The InstCombine version of SimplifyMultipleUseDemandedBits can constant fold which I haven't added here yet, and so far I've only wired this up to some basic binops (and/or/xor/add/sub/mul) to demonstrate its use.

We do see a couple of regressions that need to be addressed:

  • AMDGPU unsigned dot product codegen retains an AND mask that it previously removed (but otherwise the dotproduct codegen is a lot better)
  • X86/AVX2 has poor handling of vector ANY_EXTEND/ANY_EXTEND_VECTOR_INREG - it prematurely gets converted to ZERO_EXTEND_VECTOR_INREG

Both these cases look like they can be fixed up afterwards but I'd like to get code owner's feedback first.

Diff Detail

Repository
rL LLVM

Event Timeline

RKSimon created this revision.Jun 13 2019, 10:02 AM
Herald added a project: Restricted Project. · View Herald TranscriptJun 13 2019, 10:02 AM
nikic added inline comments.Jun 15 2019, 3:41 AM
lib/CodeGen/SelectionDAG/TargetLowering.cpp
664 ↗(On Diff #204567)

Why are there explicit SimplifyMultipleUseDemandedBits() calls for individual opcodes, rather than a general call in the !hasOneUse branch here? This is what we do in InstCombine.

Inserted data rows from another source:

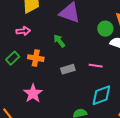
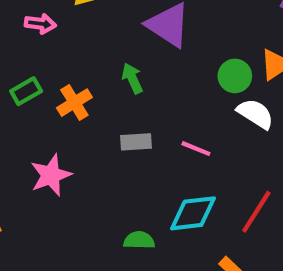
pink arrow: (23, 31) -> (40, 24), moved
orange cross: (36, 58) -> (74, 103), turned 35

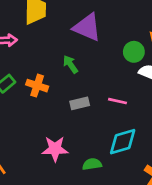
orange cross: (74, 103) -> (37, 86), turned -30
pink star: (51, 175) -> (55, 149), moved, turned 30

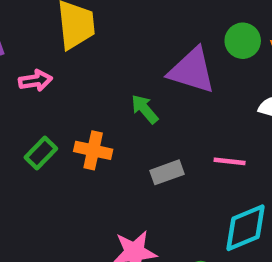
purple triangle: (87, 27) -> (192, 71), moved
green circle: (134, 52) -> (243, 41), moved

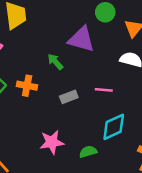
green circle: (243, 41) -> (105, 12), moved

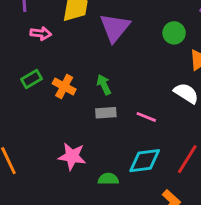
purple triangle: (81, 39) -> (115, 28), moved, turned 36
green arrow: (55, 62) -> (104, 85), moved

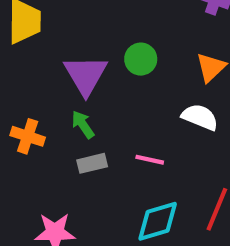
purple triangle: (115, 28) -> (86, 75), moved
green circle: (174, 33) -> (141, 59), moved

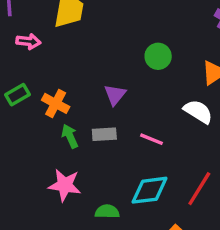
purple triangle: (86, 75) -> (115, 95), moved, size x0.6
green arrow: (83, 124) -> (70, 136), moved

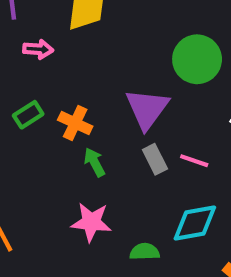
green circle: (158, 56) -> (197, 59), size x1.5
purple triangle: (115, 95) -> (147, 109), size x1.6
gray rectangle: (104, 134) -> (155, 159), moved, turned 70

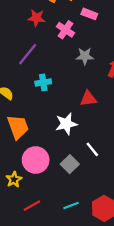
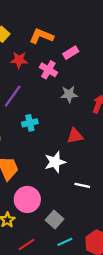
pink rectangle: (89, 14) -> (71, 53), turned -49
white line: (92, 149) -> (82, 185), turned -35
gray square: (70, 164) -> (55, 219), moved

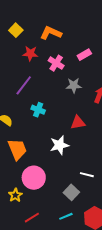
pink rectangle: (71, 53) -> (84, 55), moved
cyan cross: (30, 123) -> (38, 110), turned 32
white line: (82, 185) -> (87, 175), moved
gray square: (55, 219) -> (71, 192), moved

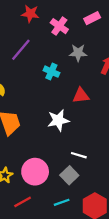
cyan cross: (38, 110) -> (51, 72), moved
white line: (87, 175) -> (79, 155), moved
pink circle: (34, 178) -> (35, 172), moved

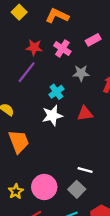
red star: (30, 14) -> (34, 47), moved
cyan cross: (51, 72) -> (56, 92), turned 32
white star: (58, 120) -> (52, 116), moved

RKSimon marked an inline comment as done.Jun 15 2019, 4:01 AM
RKSimon added inline comments.
lib/CodeGen/SelectionDAG/TargetLowering.cpp
664 ↗(On Diff #204567)

Because we need to regenerate a single op - afaict we'd have to refactor the entire SimplifyDemandedBits / TargetLoweringOpt system to enable us to replace individual args of a single node.

I'm ok with the X86 changes if we can fix them after.

@arsenm @nhaehnle Please can you take a look at the AMDGPU changes? @craig.topper is happy with the X86 changes (and temp regression) and I'm keen to get this + a couple of followups in before the release branch.

The AMDGPU changes seem fine to me overall.

@craig.topper Are OK with me committing this? I can then work on the remaining regressions

@craig.topper Are OK with me committing this? I can then work on the remaining regressions

Yes

This revision was not accepted when it landed; it landed in state Needs Review.Jul 23 2019, 5:42 AM
This revision was automatically updated to reflect the committed changes.